رَبَّنَا لاَ تُؤَاخِذْنَا اِنْ نَسِينَا اَوْ اَخْطَاْنَا

سُبْحَانَكَ لاَ عِلْمَ لَنَا اِلاَّ مَا عَلَّمْتَنَا اِنَّكَ اَنْتَ الْعَلِيمُ الْحَكِيمُ

***

BARLA LAHİKASI 220. MEKTUP

Beşinci Mes’ele:

Mühim bir sırr-ı âyet:

Kur’ân-ı Mu’cizü’l-Beyan, mu’cize mecmûu olduğu gibi, her bir sûresi dahi bir mu’cize, hattâ pek çok âyetlerin herbirisi birer mu’cize veya bir lem’a-yı i’câzı gösterir bir tarzdadır.

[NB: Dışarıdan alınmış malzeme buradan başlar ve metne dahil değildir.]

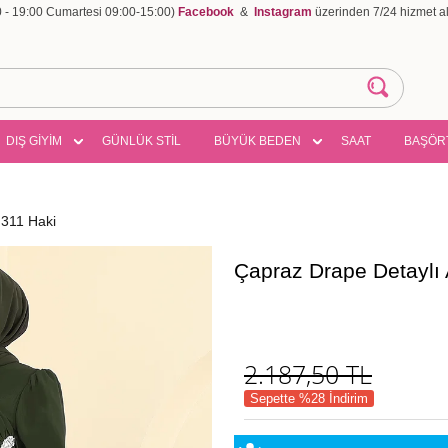
00 - 19:00 Cumartesi 09:00-15:00)
Facebook
&
Instagram
üzerinden 7/24 hizmet ala
DIŞ GİYİM
GÜNLÜK STİL
BÜYÜK BEDEN
SAAT
BAŞÖR
311 Haki
Çapraz Drape Detaylı
2.187,50
TL
Sepette %28 İndirim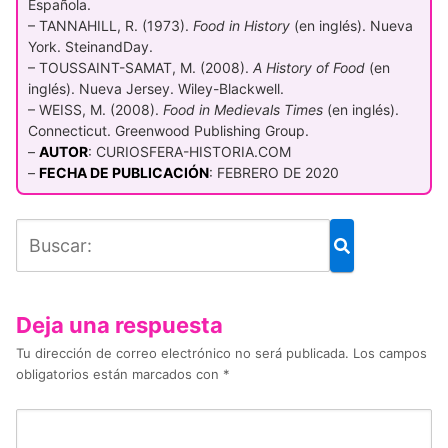
Española.
– TANNAHILL, R. (1973).
Food in History
(en inglés). Nueva
York. SteinandDay.
– TOUSSAINT-SAMAT, M. (2008).
A History of Food
(en
inglés). Nueva Jersey. Wiley-Blackwell.
– WEISS, M. (2008).
Food in Medievals Times
(en inglés).
Connecticut. Greenwood Publishing Group.
–
AUTOR
: CURIOSFERA-HISTORIA.COM
–
FECHA DE PUBLICACIÓN
: FEBRERO DE 2020
Deja una respuesta
Tu dirección de correo electrónico no será publicada.
Los campos
obligatorios están marcados con
*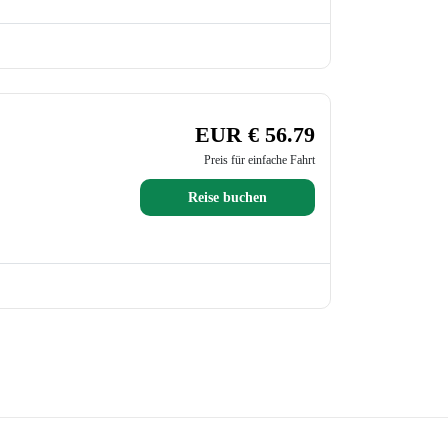
EUR € 56.79
Preis für einfache Fahrt
Reise buchen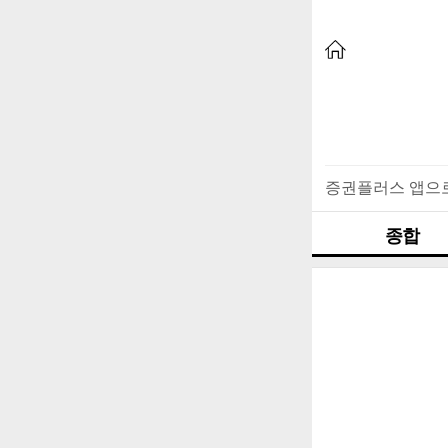
증권플러스 앱으
종합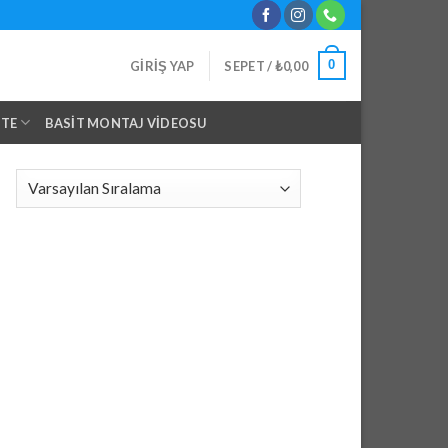
0
GIRIŞ YAP
SEPET /
₺
0,00
NTE
BASIT MONTAJ VIDEOSU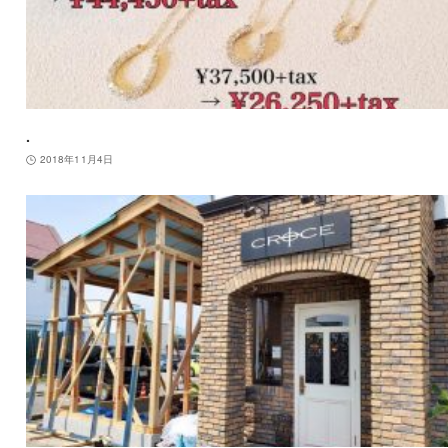
.
2018年11月4日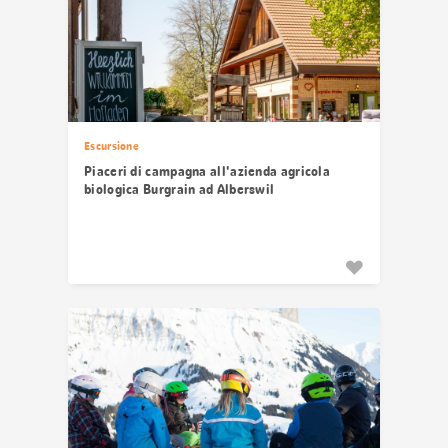
Escursione
Piaceri di campagna all'azienda agricola
biologica Burgrain ad Alberswil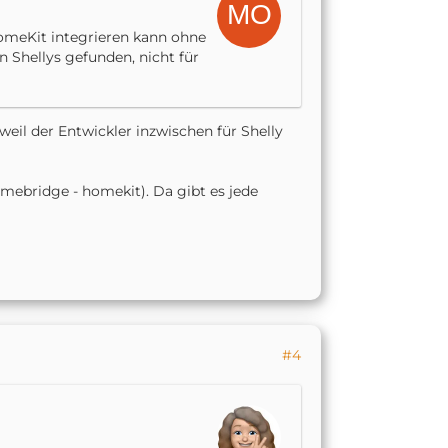
 HomeKit integrieren kann ohne
 Shellys gefunden, nicht für
eil der Entwickler inzwischen für Shelly
ebridge - homekit). Da gibt es jede
#4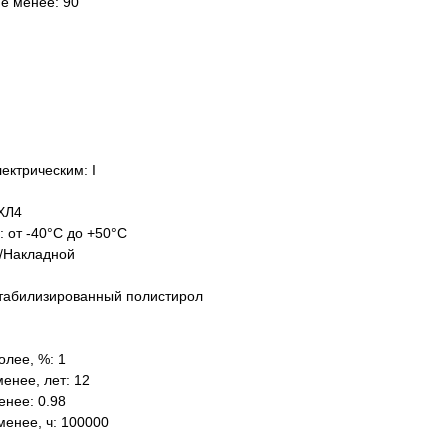
не менее: 90
ектрическим: I
ХЛ4
: от -40°C до +50°C
/Накладной
табилизированный полистирол
олее, %: 1
енее, лет: 12
нее: 0.98
менее, ч: 100000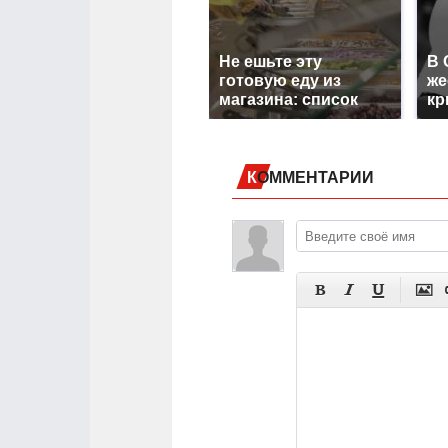
Не ешьте эту
В 
готовую еду из
же
магазина: список
кр
КОММЕНТАРИИ



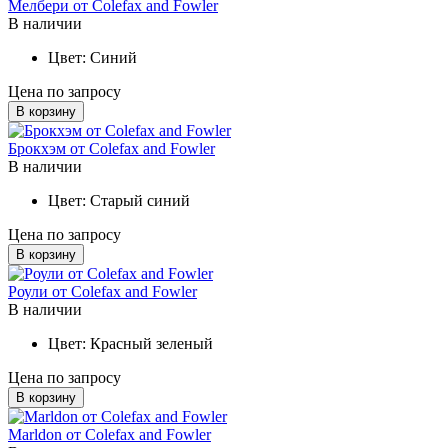
Мелбери от Colefax and Fowler
В наличии
Цвет:
Синий
Цена по запросу
В корзину
Брокхэм от Colefax and Fowler
В наличии
Цвет:
Старый синий
Цена по запросу
В корзину
Роули от Colefax and Fowler
В наличии
Цвет:
Красный зеленый
Цена по запросу
В корзину
Marldon от Colefax and Fowler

meselâ, Sahâbeden bahseden âhir-i Sûre-i Feth olan âyeti, ki مُحَمّدٌ رَسُولُ اللّهِ dan başlar, bütün huruf-u hecâiyeyi tazammun etmekle beraber, sahabenin tabakât-ı meşhuresinin, ki Ashâb-ı Bedir, Şühedâ-i Uhud, Ashâb-ı Suffa, Ehl-i Bîat-ı Rıdvan gibi, şöhretgîr-i âlem tabakâtın esmâsının adedine işaret ediyor ve şu âyetten evvelki هُوَ الَّذِى اَرْسَلَ رَسُولَهُ âyeti altmış üç harf olduğundan ömr-ü Nebeviyyeye işaret ettiği gibi, bahsettiğimiz âyetle beraber Ashab-ı ve Suffa ve Uhud ve Ehl-i Beyt-i Nebevînin adedini göterir. İşte âhirdeki âyetin adedi iki yüz altmıştır. Ashab-ı Bedir, şühedâ-yı Uhud ile beraber, ile Uhud şühedâsından bulunan bir tek sayılmak, hem isimleri bir olanlar bir sayılmak şartiyle iki yüz altmıştır.

Hem cây-i dikkattir ki:

ثُمَّ اَنْزَلَ عَلَيْكُمْ مِنْ بَعْدِ الْغَمِّ اَمَنَةً نُعَاسًا   âyetinde şu âyet gibi, bütün huruf-u hecâiyeyi tazammun etmiş. Fakat bunun aksine olarak, o hurufâtın tekrârâtı acîb bir tarz-ı münasebettedir. Şu âyet ise birbirine bakıyor. Kardeş kardeşine muvafık gelmiyor. Demek şu âyetteki hurufatın vazifesi, âyetin mânâsını te’yid ederek, bahsettiği sahabelerin esmâsına bakıyorlar.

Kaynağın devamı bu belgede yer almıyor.